Columbia Threadneedle Investments downgraded its SDG Engagement Global Equity fund to Article 8. A spokesperson told Sustainable Views that the decision had been made to “invest not only in companies considered to be sustainable investments at the time of purchase, as has been clarified by the European regulators, but also to have the ability to invest in those making positive progress to align with the UN Sustainable Development Goals”.

Carmignac also downgraded its Climate Transition Portfolio as it continues to invest in “heavy emitters”, which excludes it from Article 9 under the SFDR. 

The asset manager said in a statement, shared with Sustainable Views, that investing in these emitters is important as they can be considered “transitioners”, and are “committed to transitioning to a more sustainable position but which don’t currently have a science-based target covering Scope 1, 2 and 3 greenhouse gas emissions”. 

“It is our conviction that investments in ‘transitioners’ are an essential part of achieving a transformation to a net zero economy and thus are aligned with the Sub-Fund’s objective,” it said.

As a result, as of July, the Carmignac fund has held a minimum of 30 per cent sustainable investments, from 80 per cent “as is typical of an Article 9 fund”, it added.

Nordea Asset Management also seeks more flexibility in how it invests certain funds.

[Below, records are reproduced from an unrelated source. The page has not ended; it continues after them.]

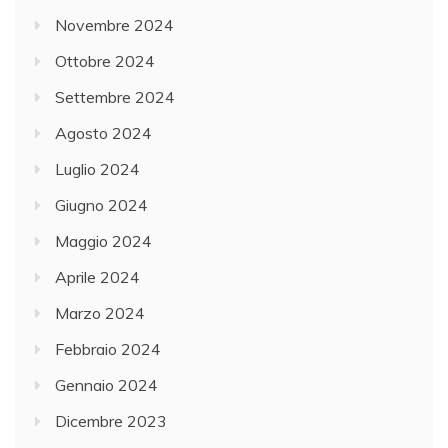
Novembre 2024
Ottobre 2024
Settembre 2024
Agosto 2024
Luglio 2024
Giugno 2024
Maggio 2024
Aprile 2024
Marzo 2024
Febbraio 2024
Gennaio 2024
Dicembre 2023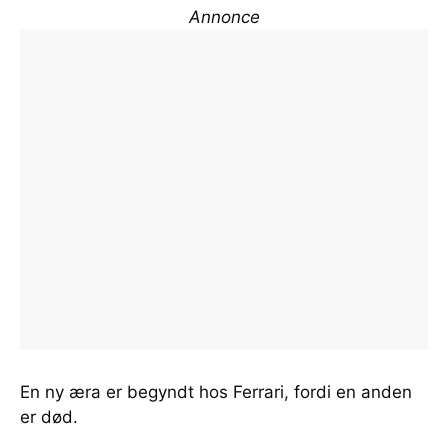
Annonce
En ny æra er begyndt hos Ferrari, fordi en anden
er død.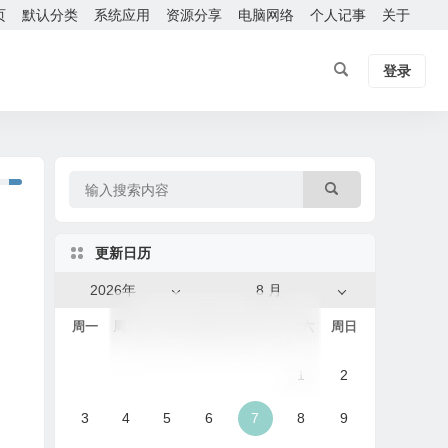
页
默认分类
系统应用
资源分享
电脑网络
个人记事
关于
登录
更新日历
2026年
8 月
周一
周二
周三
周四
周五
周六
周日
1
2
3
4
5
6
7
8
9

The company told Sustainable Views that it reclassified its Global Gender Diversity Fund so that portfolio managers “can engage on diversity issues also with companies that we don’t currently consider to be sustainable investments in the sense of SFDR”.

“Unlike some other changes in SFDR classifications, [the change] was not related to uncertainty about the interpretation of applicable regulation,” a Nordea spokesperson said.

Oaktree declined to comment and Schroder, Axa, Northern Trust and Schelcher Prince Gestion have not yet responded to requests for comment.